Many parents don’t mind if their child occasionally uses first names, although some consider anything other than “Mom” and “Dad” disrespectful. When a child uses her parents’ first names, however, she intends no disrespect – usually she’s just mimicking what other people say. Over time, this imitative behavior will diminish and the child will stop using her parents’ names.

If you’re bothered or embarrassed when your child calls you by your first name, remind her to say “Mom” and “Dad”. But remember that it will be hard for her, especially if she’s under two, to call you “Mom” and “Dad” consistently, since she doesn’t usually hear other people call you that. If you have a second child, you’ll notice that he or she rarely uses your first name.
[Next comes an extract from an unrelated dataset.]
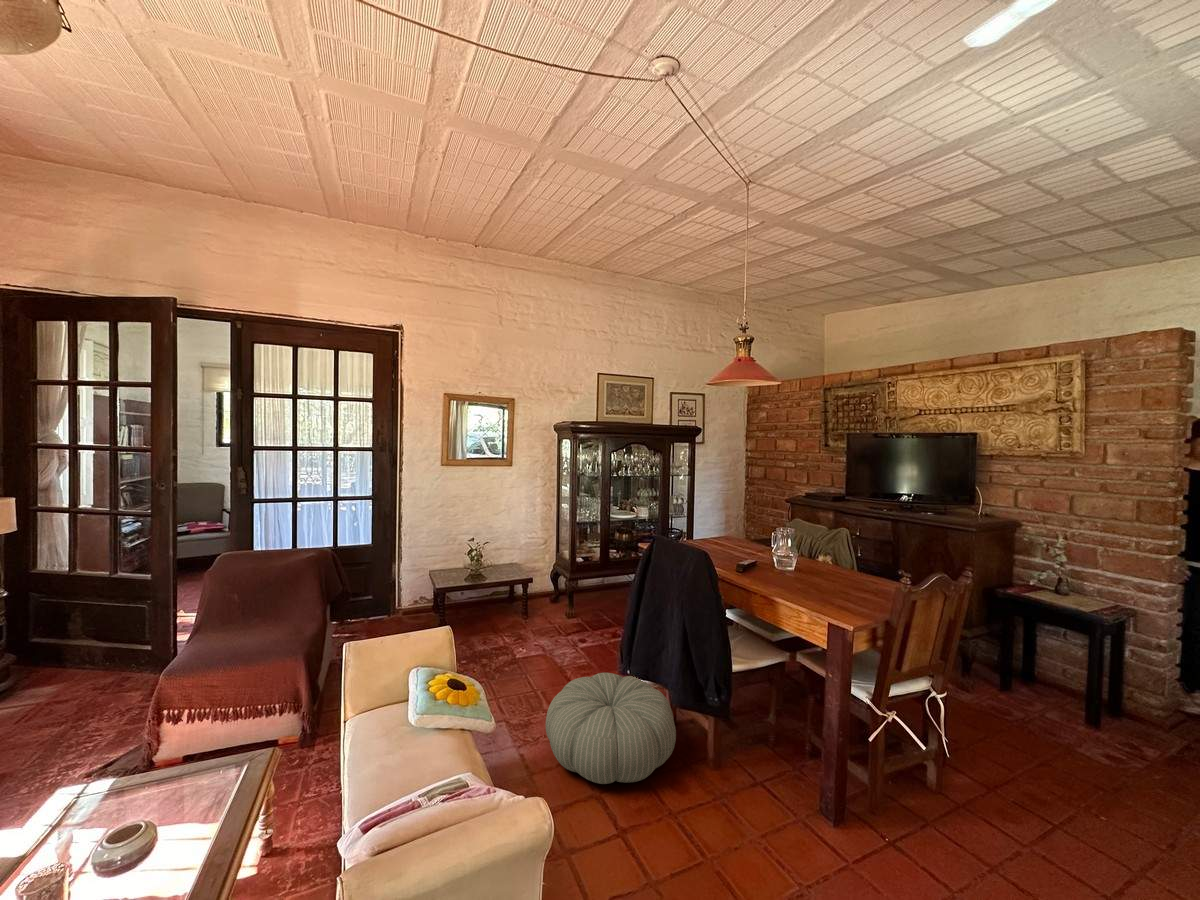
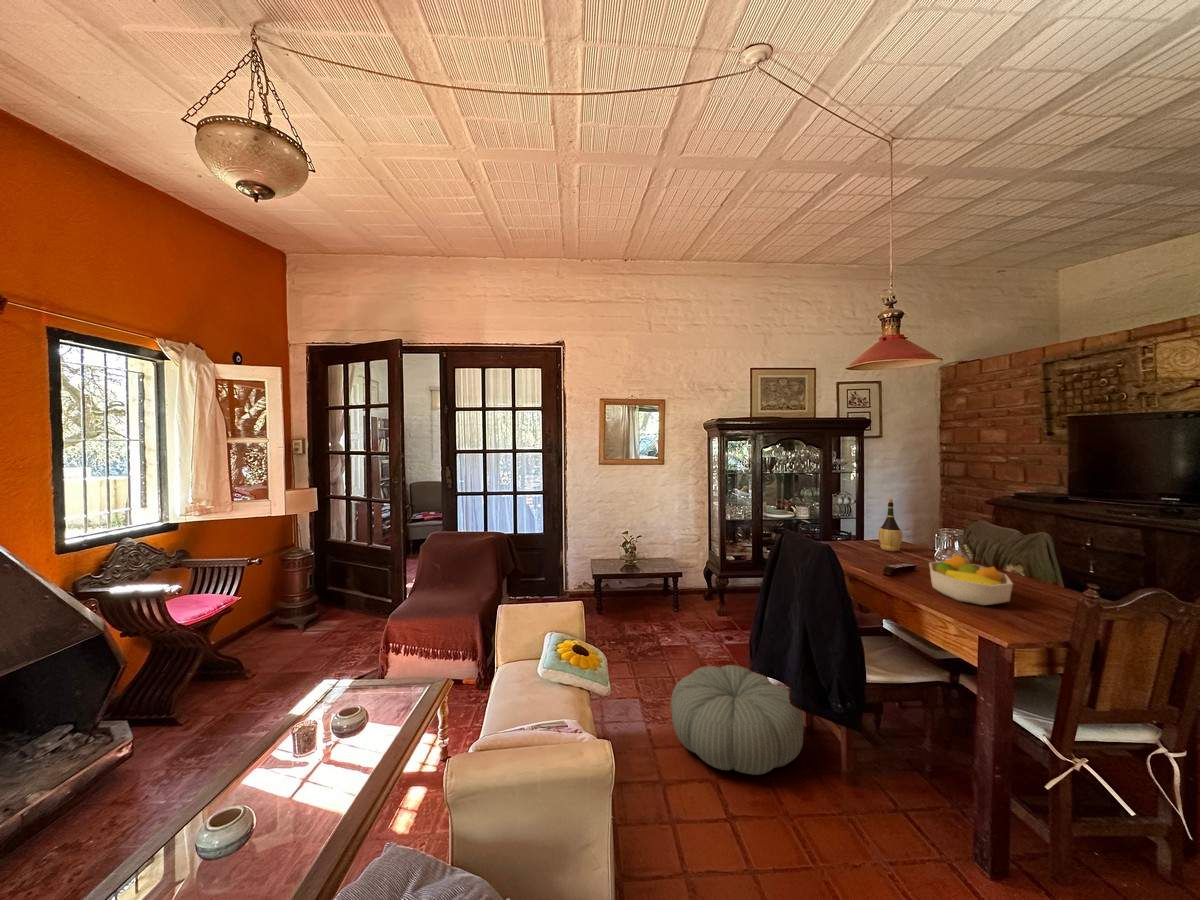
wine bottle: none [721,502,740,549] -> present [878,499,903,551]
fruit bowl: none [776,553,842,596] -> present [929,555,1013,605]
That’s because there’s an older sibling to copy, and because the second child is used to hearing “Mom” and “Dad.’

A common question related to first-name use is; “What should my child’s friends call me?” Some parents are most comfortable with first names and believe they’re easier for young children to remember and use. Other parents want to be called “Mrs.” or “Mr.” Choose whichever makes you comfortable and let your child’s playmates know what you’d like to be called.